#### [課題]
決勝戦を伝える読解文のうち、「決勝戦は、準決勝でも対戦した」と「TION選手の動きが変わる。」の間（両端を含む）を、「準決勝」を「セミファイナル」に置き換えて書き直しなさい。

#### [読解文]
無敵技のないメナトは、固めが強力なラシードから画面端に追い込まれると、かなり苦しい
ソニックを盾にして飛び込むガイルにウン・ネフェルでカウンター。3セットで計3回のウン・ネフェルを決め、INFILTRATION選手が勝利した

決勝戦

 決勝戦は、準決勝でも対戦した竹内ジョン選手のラシードとINFILTRATION選手のジュリ。このまま竹内ジョン選手が優勝を手にするのか、あるいはINFILTRATION選手が準決勝の雪辱を果たすのか。なんとも興味深い1戦になった。

 序盤は準決勝と同じような展開が続く。1ラウンド目を危なげなく勝利したINFILTRATION選手だったが、2・3ラウンド目は竹内ジョン選手が連取。しかし、第2セットからINFILTRATION選手の動きが変わる。

 ガードを固めてチャンスをうかがい、ラシードの強引な攻めにはVリバーサルの回旋連脚を使って反撃。中間距離戦では立ち中Kをメインに振ってラシードの接近を阻み、近づかれたときは固めのスキ間を狙って弱攻撃からのコンボを差し込む。3試合目からは無敵時間のあるEX天穿輪によるカウンターも増えてきた。そして第4セット目、下段からのコンボを決めて勝利をつかんだINFILTRATION選手が、ついに状況をリセットする。

#### [データ項目]
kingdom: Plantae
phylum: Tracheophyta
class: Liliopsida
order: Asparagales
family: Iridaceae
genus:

#### [解答]
決勝戦は、セミファイナルでも対戦した竹内ジョン選手のラシードとINFILTRATION選手のジュリ。このまま竹内ジョン選手が優勝を手にするのか、あるいはINFILTRATION選手がセミファイナルの雪辱を果たすのか。なんとも興味深い1戦になった。

 序盤はセミファイナルと同じような展開が続く。1ラウンド目を危なげなく勝利したINFILTRATION選手だったが、2・3ラウンド目は竹内ジョン選手が連取。しかし、第2セットからINFILTRATION選手の動きが変わる。